36. A M. DE SUHM.
Remusberg, 16 novembre 1736.
Mon cher Diaphane,
Depuis les mesures que vous avez prises dernièrement à l'égard de notre correspondance, tout va le mieux du monde; je reçois vos lettres assez régulièrement, mais un peu vieilles, et je me pique de répondre le plus tôt qu'il m'est possible. Celle que l'on m'a rendue aujourd'hui est du 29 d'octobre. J'attribue la raison de l'avoir reçue si tard aux détours qu'elle a été obligée de faire avant que de parvenir jusqu'à moi.
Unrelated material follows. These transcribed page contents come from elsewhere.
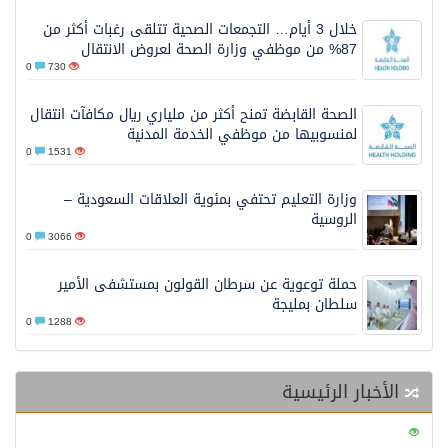
خلال 3 أيام… التجمعات الصحية تتلقى رغبات أكثر من
87% من موظفي وزارة الصحة لعروض الانتقال
0
730
الصحة القابضة تمنح أكثر من ملياري ريال مكافآت انتقال
لمنسوبيها من موظفي الخدمة المدنية
0
1531
وزارة التعليم تحتفي بمئوية العلاقات السعودية –
الروسية
0
3066
حملة توعوية عن سرطان القولون بمستشفى الأمير
سلطان بمليجة
0
1288
الأخبار الرئيسية
0
123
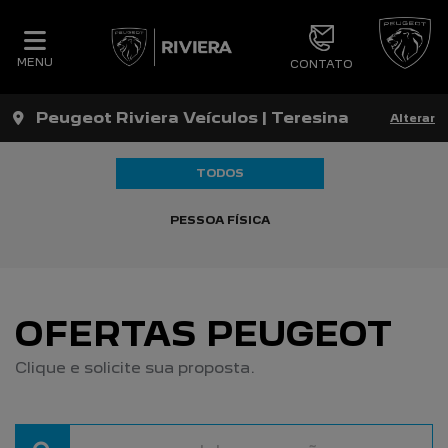
MENU
CONTATO
Peugeot Riviera Veículos | Teresina
Alterar
TODOS
PESSOA FÍSICA
OFERTAS PEUGEOT
Clique e solicite sua proposta.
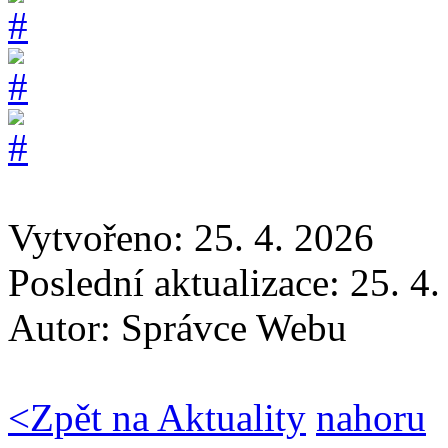
Vytvořeno: 25. 4. 2026
Poslední aktualizace: 25. 4
Autor:
Správce Webu
<
Zpět na Aktuality
nahoru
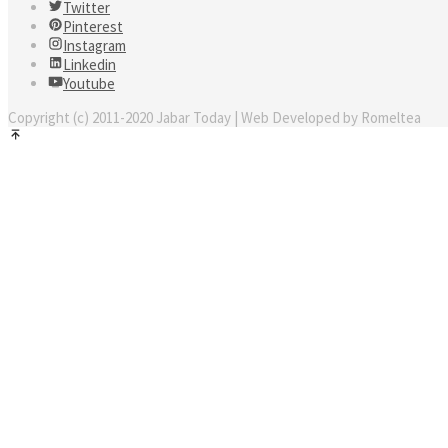
Twitter
Pinterest
Instagram
Linkedin
Youtube
Copyright (c) 2011-2020 Jabar Today | Web Developed by Romeltea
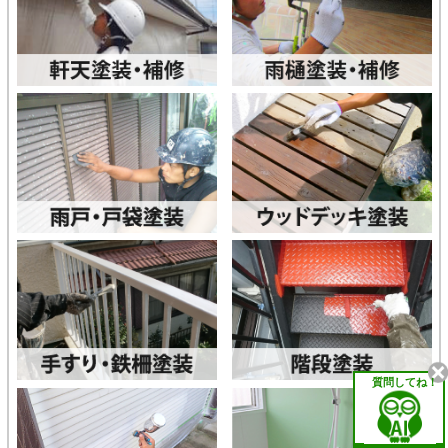
質問してね！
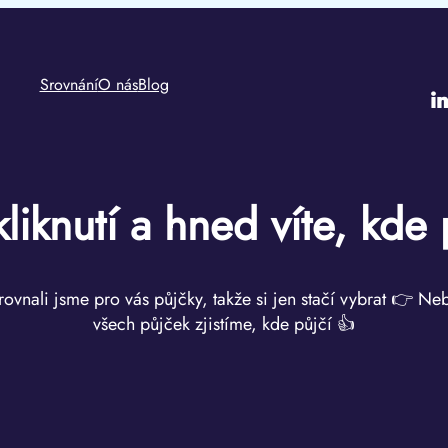
Srovnání
O nás
Blog
i
kliknutí a hned víte, kde 
rovnali jsme pro vás půjčky, takže si jen stačí vybrat 👉 Ne
všech půjček zjistíme, kde půjčí 👍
A moins que je n'aie quelque lettre indispensable à écrire en cour, ou à des personnes délicates, à des ministres qui prennent d'abord ombrage, et condamnent les moindres retardements, votre correspondance est toujours la première.
Je m'intéresse trop vivement à tout ce qui vous regarde pour n'être pas touché sensiblement du peu de succès qu'a eu votre séjour à Dresde. Il m'aurait été bien doux de vous voir chez moi : ce voyage ne vous aurait pas non plus, à la vérité, mené à quelque chose de réel, mais vous n'auriez pas au moins couru risque de vous tromper en croyant venir chez un ami. Vous m'auriez trouvé ravi de vous voir, et prêt à vous procurer tous les agréments que j'aurais pu. Ma maison n'est pas, à la vérité, un endroit où l'on puisse se divertir avec bruit; mais le repos, la tranquillité et l'étude de la vérité ne sont-ils pas de beaucoup préférables aux bruyants et frivoles plaisirs de ce monde? Je n'ai jamais passé de jours aussi heureux que ceux que j'ai été ici. Il ne manque à mon contentement que le plaisir de vous y voir. Si cela ne se peut, vous ne trouverez pas mauvais que je vous appointe à Berlin, où je serai sûrement au commencement de décembre. Et puisque notre sort ne nous permet pas de nous voir plus d'une fois tous les ans, ne me privez pas cette année de cette satisfaction, puisque, si je commence la nouvelle avec vous, ce me sera le plus heureux augure que je puisse désirer.
Il me semble que je vous revois au coin de mon feu, que je vous entends m'entretenir agréablement sur des sujets que nous <298>ne comprenons pas trop tous deux, et qui cependant prennent un air de vraisemblance dans votre bouche. Wolff dit sans contredit de belles et bonnes choses, mais on peut pourtant le combattre, et dès que nous remontons aux premiers principes, il ne nous reste qu'à avouer notre ignorance. Nous vivons trop peu pour devenir fort habiles; de plus, nous n'avons pas assez de capacité pour approfondir les matières, et d'ailleurs il y a des objets qu'il semble que le Créateur ait reculés, afin que nous ne puissions les connaître que faiblement.327-a Je commencerai bientôt à attiser le feu qui vous échauffera. Je vous prie, mon cher Diaphane, que mes soins ne soient pas perdus. Je vous promets beaucoup d'amitié de ma part; c'est la seule monnaie avec laquelle je suis en état de vous payer; elle est de peu de prix pour ceux qui n'ont point de sentiments. Je vous rends assez justice, mon cher, pour ne pas même vous soupçonner d'une pareille insensibilité. Je me flatte que mon amitié vous est chère. C'est encore de la fumée, il est vrai, mais qui peut se consolider; c'est une bonne intention qui se réalisera un jour, et dont je ne désespère pas de vous faire sentir les influences. C'est à la vérité vous prêcher la patience, mais c'est en même temps vous faire l'éloge de l'estime et de la constante amitié avec laquelle je suis,
Mon très-cher Diaphane,
Votre très-fidèlement affectionné ami,
Frederic.
327-a Voyez la lettre de Voltaire à Frédéric, du 26 août 1736.